If your dataset is large enough, it will likely be practically impossible. That’s the point! Just make your best effort to fufill this requirement.
This should be a static visualization (we’ll discuss using interaction/animation to help with this task later in the course).
The exact form of the visualization is up to you, do your best to choose geometries and encodings that at relevant for your chosen data and let you accomplish the stated goal.
Create a visualization of this dataset that uses some form of aggregation to compress the visual representation of the data and make it more legible.
For datasets with many observations this could be a histogram, KDE plot, etc. Consider techniques for encoding multiple variables within these types of visualizations.
For datasets with many variables this could mean applying some form of dimensionality reduction such as PCA or T-SNE. In this case make sure that it is still clear to the reader what the variables in the dataset are.
Your goal here is to strike an optimal balance between reducing the visual clutter and overplotting in the visualization, while still allowing the user to get useful and accurate takeways from the visualization.
Finally, compute a set of summary statistics for the dataset and create a visualization that uses these to convey relevant information to the reader.
This could involve several different techniques such as box-and-whisker plots, or simpler bar plots, etc.
This should be a separate visualization from the previous two, but feel free to include elements from previous visualizations for context. E.g. you could show the statistics in the context of a KDE.
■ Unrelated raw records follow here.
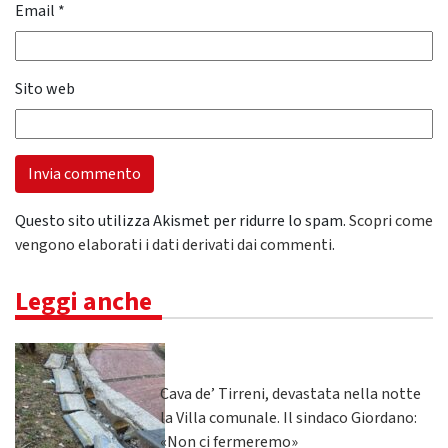
Email
*
Sito web
Questo sito utilizza Akismet per ridurre lo spam.
Scopri come
vengono elaborati i dati derivati dai commenti
.
Leggi anche
Cava de’ Tirreni, devastata nella notte
la Villa comunale. Il sindaco Giordano:
«Non ci fermeremo»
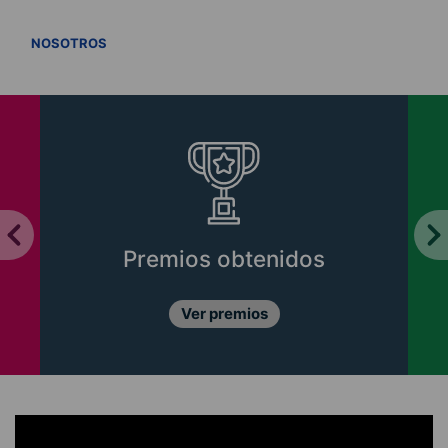
VER TODOS
NOSOTROS
Premios obtenidos
Ver premios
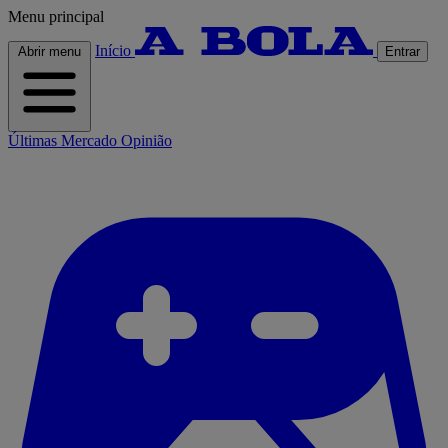
Menu principal
Início
Abrir menu
Entrar
Últimas
Mercado
Opinião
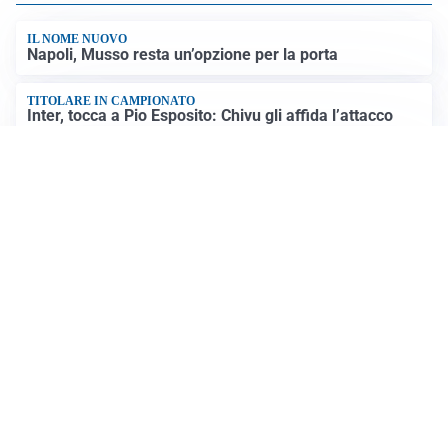
IL NOME NUOVO
Napoli, Musso resta un’opzione per la porta
TITOLARE IN CAMPIONATO
Inter, tocca a Pio Esposito: Chivu gli affida l’attacco
LE PAROLE
Spalletti prepara la Juve: “Con l’Inter servirà essere
squadra”
LONTANO DALL'ITALIA
Vlahovic, rebus futuro: Besiktas e Atletico si
contendono il serbo
Altre notizie
VIDEO PIÙ VISTI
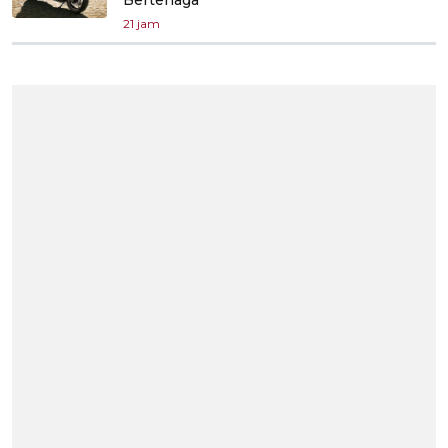
21 jam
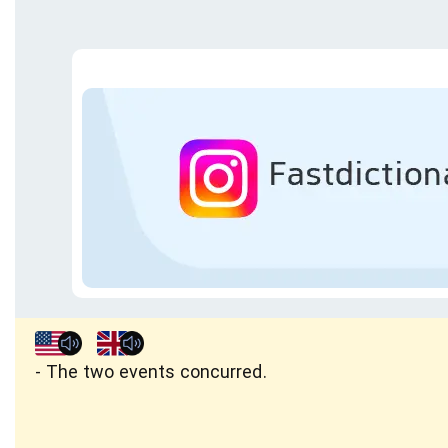
The two events concurred.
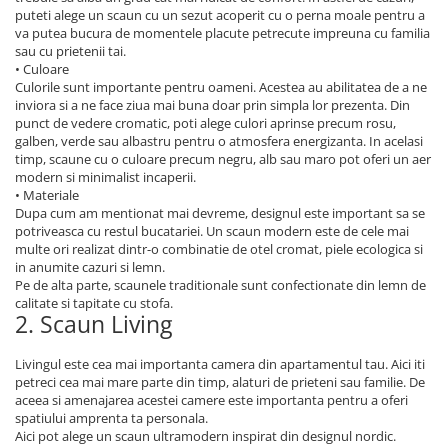
puteti alege un scaun cu un sezut acoperit cu o perna moale pentru a
va putea bucura de momentele placute petrecute impreuna cu familia
sau cu prietenii tai.
• Culoare
Culorile sunt importante pentru oameni. Acestea au abilitatea de a ne
inviora si a ne face ziua mai buna doar prin simpla lor prezenta. Din
punct de vedere cromatic, poti alege culori aprinse precum rosu,
galben, verde sau albastru pentru o atmosfera energizanta. In acelasi
timp, scaune cu o culoare precum negru, alb sau maro pot oferi un aer
modern si minimalist incaperii.
• Materiale
Dupa cum am mentionat mai devreme, designul este important sa se
potriveasca cu restul bucatariei. Un scaun modern este de cele mai
multe ori realizat dintr-o combinatie de otel cromat, piele ecologica si
in anumite cazuri si lemn.
Pe de alta parte, scaunele traditionale sunt confectionate din lemn de
calitate si tapitate cu stofa.
2. Scaun Living
Livingul este cea mai importanta camera din apartamentul tau. Aici iti
petreci cea mai mare parte din timp, alaturi de prieteni sau familie. De
aceea si amenajarea acestei camere este importanta pentru a oferi
spatiului amprenta ta personala.
Aici pot alege un scaun ultramodern inspirat din designul nordic.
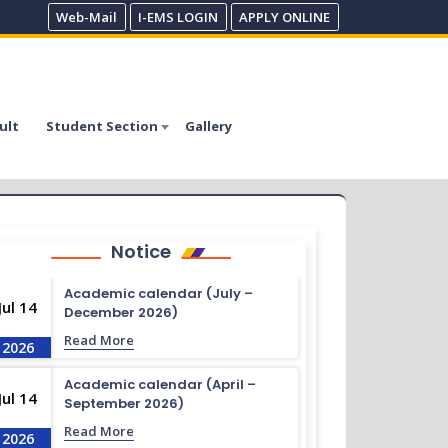
Web-Mail
I-EMS LOGIN
APPLY ONLINE
ult
Student Section
Gallery
Notice
Academic calendar (July –
Jul 14
December 2026)
Read More
2026
Academic calendar (April –
Jul 14
September 2026)
Read More
2026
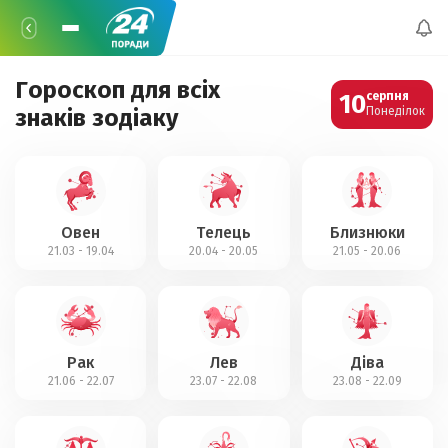
Гороскоп для всіх
10
серпня
знаків зодіаку
Понеділок
Овен
Телець
Близнюки
21.03 - 19.04
20.04 - 20.05
21.05 - 20.06
Рак
Лев
Діва
21.06 - 22.07
23.07 - 22.08
23.08 - 22.09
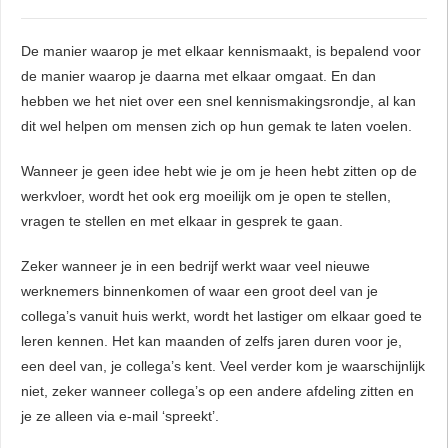
De manier waarop je met elkaar kennismaakt, is bepalend voor
de manier waarop je daarna met elkaar omgaat. En dan
hebben we het niet over een snel kennismakingsrondje, al kan
dit wel helpen om mensen zich op hun gemak te laten voelen.
Wanneer je geen idee hebt wie je om je heen hebt zitten op de
werkvloer, wordt het ook erg moeilijk om je open te stellen,
vragen te stellen en met elkaar in gesprek te gaan.
Zeker wanneer je in een bedrijf werkt waar veel nieuwe
werknemers binnenkomen of waar een groot deel van je
collega’s vanuit huis werkt, wordt het lastiger om elkaar goed te
leren kennen. Het kan maanden of zelfs jaren duren voor je,
een deel van, je collega’s kent. Veel verder kom je waarschijnlijk
niet, zeker wanneer collega’s op een andere afdeling zitten en
je ze alleen via e-mail ‘spreekt’.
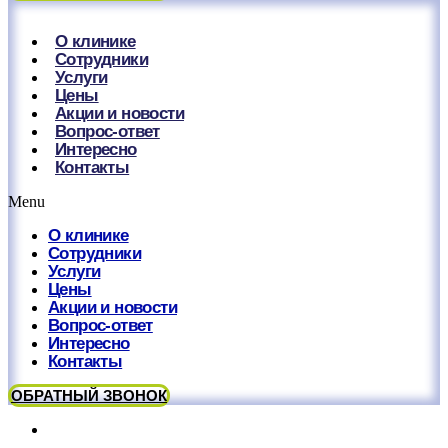
О клинике
Сотрудники
Услуги
Цены
Акции и новости
Вопрос-ответ
Интересно
Контакты
Menu
О клинике
Сотрудники
Услуги
Цены
Акции и новости
Вопрос-ответ
Интересно
Контакты
ОБРАТНЫЙ ЗВОНОК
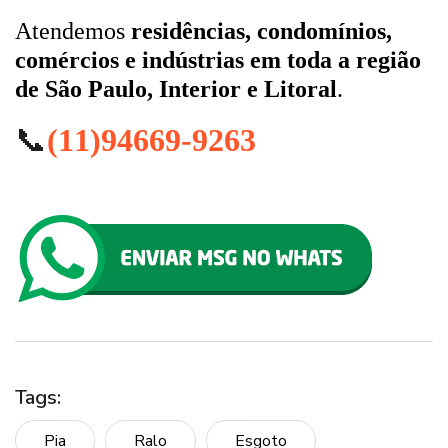
Atendemos
residências, condomínios,
comércios e indústrias em toda a região
de São Paulo, Interior e Litoral
.
📞
(11)94669-9263
Tags:
Pia
Ralo
Esgoto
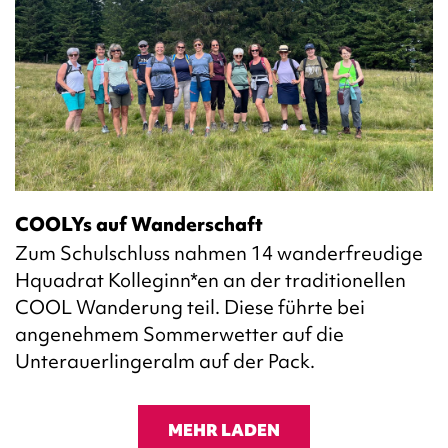
COOLYs auf Wanderschaft
Zum Schulschluss nahmen 14 wanderfreudige
Hquadrat Kolleginn*en an der traditionellen
COOL Wanderung teil. Diese führte bei
angenehmem Sommerwetter auf die
Unterauerlingeralm auf der Pack.
MEHR LADEN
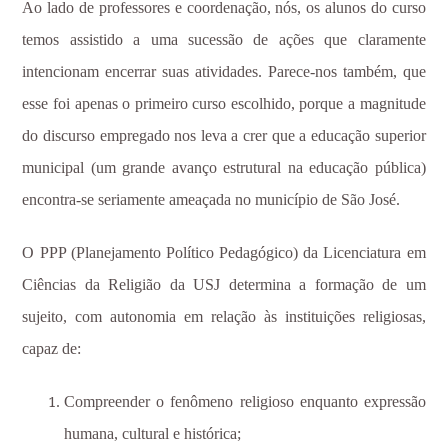
Ao lado de professores e coordenação, nós, os alunos do curso
temos assistido a uma sucessão de ações que claramente
intencionam encerrar suas atividades. Parece-nos também, que
esse foi apenas o primeiro curso escolhido, porque a magnitude
do discurso empregado nos leva a crer que a educação superior
municipal (um grande avanço estrutural na educação pública)
encontra-se seriamente ameaçada no município de São José.
O PPP (Planejamento Político Pedagógico) da Licenciatura em
Ciências da Religião da USJ determina
a formação de um
sujeito, com autonomia em relação às instituições religiosas,
capaz de:
Compreender o fenômeno religioso enquanto expressão
humana, cultural e histórica;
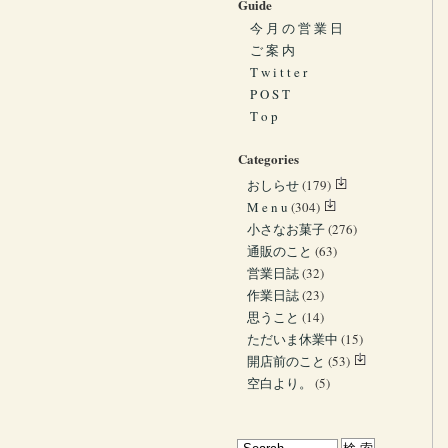
Guide
今 月 の 営 業 日
ご 案 内
T w i t t e r
P O S T
T o p
Categories
おしらせ
(179)
M e n u
(304)
小さなお菓子
(276)
通販のこと
(63)
営業日誌
(32)
作業日誌
(23)
思うこと
(14)
ただいま休業中
(15)
開店前のこと
(53)
空白より。
(5)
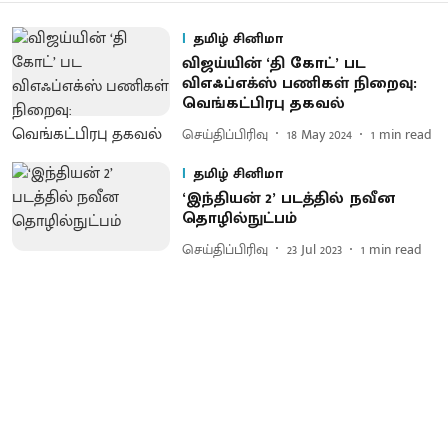
தமிழ் சினிமா
விஜய்யின் ‘தி கோட்’ பட
விஎஃப்எக்ஸ் பணிகள் நிறைவு:
வெங்கட்பிரபு தகவல்
செய்திப்பிரிவு
18 May 2024
1
min read
தமிழ் சினிமா
‘இந்தியன் 2’ படத்தில் நவீன
தொழில்நுட்பம்
செய்திப்பிரிவு
23 Jul 2023
1
min read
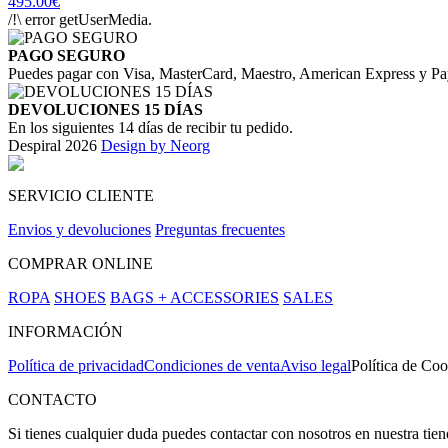
495.00€
/!\ error getUserMedia.
PAGO SEGURO
Puedes pagar con Visa, MasterCard, Maestro, American Express y Pa
DEVOLUCIONES 15 DÍAS
En los siguientes 14 días de recibir tu pedido.
Despiral 2026
Design by Neorg
SERVICIO CLIENTE
Envios y devoluciones
Preguntas frecuentes
COMPRAR ONLINE
ROPA
SHOES
BAGS + ACCESSORIES
SALES
INFORMACIÓN
Política de privacidad
Condiciones de venta
Aviso legal
Política de Coo
CONTACTO
Si tienes cualquier duda puedes contactar con nosotros en nuestra tie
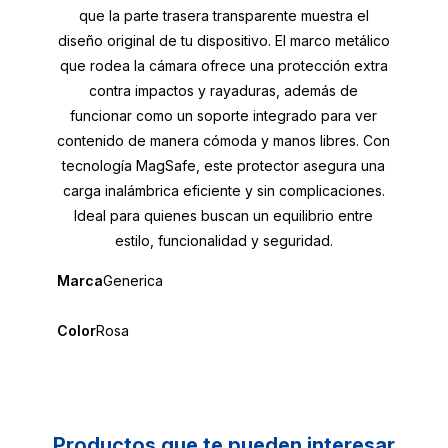
que la parte trasera transparente muestra el
diseño original de tu dispositivo. El marco metálico
que rodea la cámara ofrece una protección extra
contra impactos y rayaduras, además de
funcionar como un soporte integrado para ver
contenido de manera cómoda y manos libres. Con
tecnología MagSafe, este protector asegura una
carga inalámbrica eficiente y sin complicaciones.
Ideal para quienes buscan un equilibrio entre
estilo, funcionalidad y seguridad.
Marca
Generica
Color
Rosa
Productos que te pueden interesar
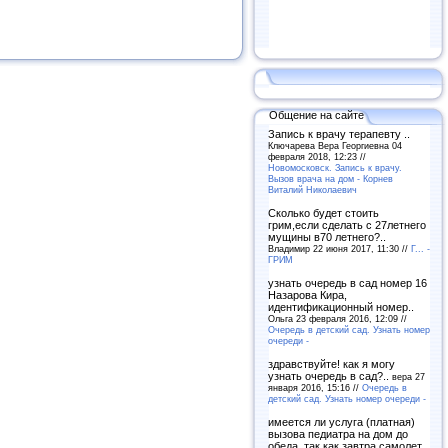
Общение на сайте
Запись к врачу терапевту ..
Ключарева Вера Георгиевна 04
февраля 2018, 12:23 //
Новомосковск. Запись к врачу.
Вызов врача на дом - Корнев
Виталий Николаевич
Сколько будет стоить
грим,если сделать с 27летнего
мущины в70 летнего?..
Владимир 22 июня 2017, 11:30 //
Г... -
ГРИМ
узнать очередь в сад номер 16
Назарова Кира,
идентификационный номер..
Ольга 23 февраля 2016, 12:09 //
Очередь в детский сад. Узнать номер
очереди -
здравствуйте! как я могу
узнать очередь в сад?..
вера 27
января 2016, 15:16 //
Очередь в
детский сад. Узнать номер очереди -
имеется ли услуга (платная)
вызова педиатра на дом до
обеда, так как завтра самолет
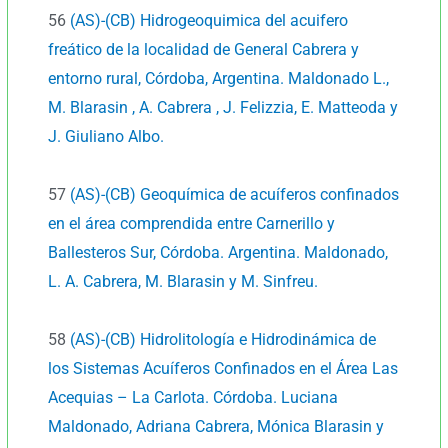
56
(AS)-(CB) Hidrogeoquimica del acuifero
freático de la localidad de General Cabrera y
entorno rural, Córdoba, Argentina. Maldonado L.,
M. Blarasin , A. Cabrera , J. Felizzia, E. Matteoda y
J. Giuliano Albo.
57
(AS)-(CB) Geoquímica de acuíferos confinados
en el área comprendida entre Carnerillo y
Ballesteros Sur, Córdoba. Argentina. Maldonado,
L. A. Cabrera, M. Blarasin y M. Sinfreu.
58
(AS)-(CB) Hidrolitología e Hidrodinámica de
los Sistemas Acuíferos Confinados en el Área Las
Acequias – La Carlota. Córdoba. Luciana
Maldonado, Adriana Cabrera, Mónica Blarasin y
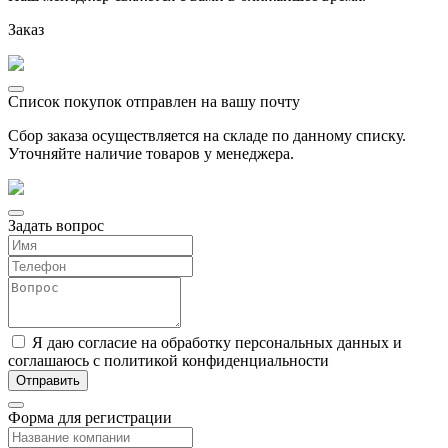
Заказ
Список покупок отправлен на вашу почту
Сбор заказа осуществляется на складе по данному списку.
Уточняйте наличие товаров у менеджера.
Задать вопрос
Я даю согласие на обработку персональных данных и
соглашаюсь с политикой конфиденциальности
Форма для регистрации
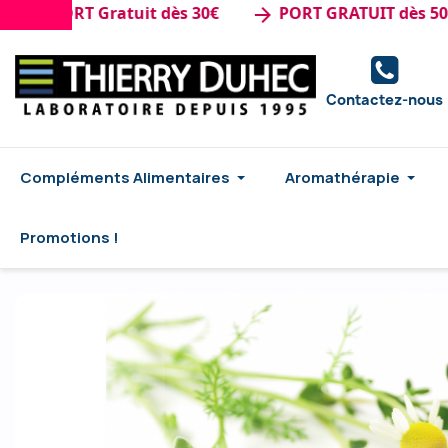
 PORT Gratuit dès 30€
PORT GRATUIT dès 50€ d'a
arrow_forward
Contactez-nous
Compléments Alimentaires
Aromathérapie
Promotions !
What statistics you choose to visualize is up to you. This could be mean, median, (co-)variance, quantiles, etc. The goal is again to convey as much relevant and accurate information from the underlying dataset as possible.
Make sure to include clear explanatory captions for each visualzation. In this case, each caption should highlight what a reader could take away from it.
Cite and provide a link to the source of the dataset used.
You should follow the standard instructions for submitting this assignment on Canvas.